# Leased vehicle sharing



## Muffinscupcake (Oct 30, 2015)

I was wondering could a couple share a leased vehicle. Does the lease payments count on your credit score .


----------



## Old Rocker (Aug 20, 2015)

Muffinscupcake said:


> I was wondering could a couple share a leased vehicle. Does the lease payments count on your credit score .


Xchange leasing?


----------



## Muffinscupcake (Oct 30, 2015)

yes Xchange leasing .


----------



## Old Rocker (Aug 20, 2015)

I know my Xchange lease isn't on my credit report, although I imagine if I defaulted or fell behind in payments it probably would show up.

As far as sharing, the contract states that the vehicle is to be in control of the lessee at all times.


----------



## Muffinscupcake (Oct 30, 2015)

I dont want to share the contract I will be the only person listed on the contract but can someone else be listed as a driver . We was going to both use the car to drive uber


----------



## dirtylee (Sep 2, 2015)

Do it. Wreck it or not, doesn't matter. You can only get one car from xchange ever.


----------



## Jmarsbeats (Dec 9, 2016)

Muffinscupcake said:


> I was wondering could a couple share a leased vehicle. Does the lease payments count on your credit score .

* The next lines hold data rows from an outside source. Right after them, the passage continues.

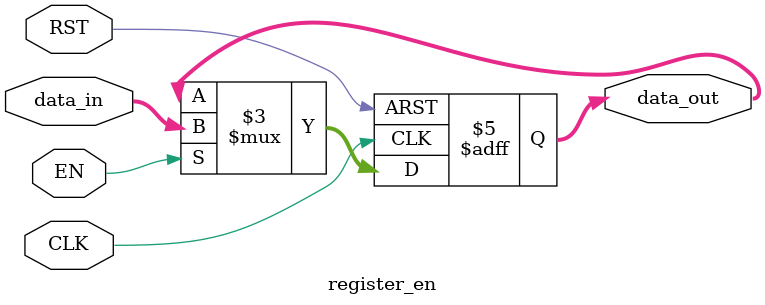
<source format=v>
module register_en #(parameter width=32)(
input	wire					CLK,
input	wire 					RST,  /*active low asynchronous reset*/
input	wire 					EN,  
input 	wire 	[width-1:0]		data_in,
output	reg		[width-1:0]		data_out

    );
	 
	 always @(posedge CLK, negedge RST)begin
		if(!RST)begin
			data_out <= 'd0;
		end
		else if (EN) begin
			data_out <= data_in;
		end
	 end

endmodule

</source>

Hi did you ever get a respond to this? My wife and I want to do the same as both of our cars 2 door. Thanks


----------



## FrankLStanton (Oct 18, 2016)

As far as two people using the same vehicle, why would the lessor care so long as payments are made by the person/entity named in the lease? Think of the various parents that lease a vehicle for their kids. Xchange should be no different. They ARE getting a significant premium, after all! 

I thought everyone qualified for Xchange, regardless of credit. Just my thoughts.


----------



## Adieu (Feb 21, 2016)

They meant can they get the car uploaded into 2 driver accounts lol


----------



## Adieu (Feb 21, 2016)

Your problem would be lack oF good hours in week or never seeing each other at all if going hardcore

And for mild rideshare, xchange is BRUTALLY expensive


----------



## Adieu (Feb 21, 2016)

Just buy the oldest van you can squeeze into your market's XL platform


----------